Introduce np.split(ary, indices_or_sections, axis=0):

If indices_or_sections is a 1-D array of sorted integers, the entries indicate where along axis the array is split. For example, [2, 3] would, for axis=0, result in [ary[:2], ary[2:3], ary[3:]].

First we define a function to generate such a indices_or_sections based on the DataFrame’s number of rows and the chunk size:

# FIXME: See update below
def index_marks(nrows, chunk_size):
    return range(1 * chunk_size, (nrows // chunk_size + 1) * chunk_size, chunk_size)

indices = list(chunk_marks(dfm.shape[0], 100))
print("Marks: {}".format(indices))

# Output:
#   Marks: [100, 200, 300, 400, 500]

So here we are going to cut dfm into a list of sub DataFrames, [dfm[0:100], dfm[100:200], dfm[200:300], dfm[300:400], dfm[400:500], dfm[500:569]].

import numpy as np

def split(dfm, chunk_size):
    indices = index_marks(dfm.shape[0], chunk_size)
    return np.split(dfm, indices)

chunks = split(dfm, 100)
for c in chunks:
    print("Shape: {}; {}".format(c.shape, c.index))

# Output:
    Shape: (100, 30); RangeIndex(start=0, stop=100, step=1)
    Shape: (100, 30); RangeIndex(start=100, stop=200, step=1)
    Shape: (100, 30); RangeIndex(start=200, stop=300, step=1)
    Shape: (100, 30); RangeIndex(start=300, stop=400, step=1)
    Shape: (100, 30); RangeIndex(start=400, stop=500, step=1)
    Shape: (69, 30); RangeIndex(start=500, stop=569, step=1)

01/06/2020 Update

Thank Kurt Wheeler for the comments below! When nrows is devisible by chunk_size (e.g. nrow == 1000 and chunk_size == 100), my index_marks() function will generate an index marker that is equal to the number of rows of the matrix, and np.split() will thus output an empty chunk in the end.

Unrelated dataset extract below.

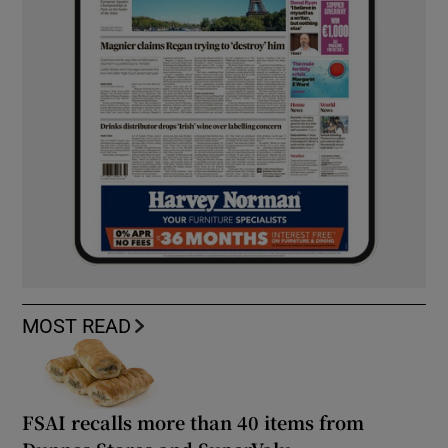
MOST READ
FSAI recalls more than 40 items from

Kurt Wheeler has proposed a better solution for index_marks():

import math

def index_marks(nrows, chunk_size):
    return range(chunk_size, math.ceil(nrows / chunk_size) * chunk_size, chunk_size)

On the other hand, you can iterate all the chunks returned by np.split() and exclude the last one if it’s empty.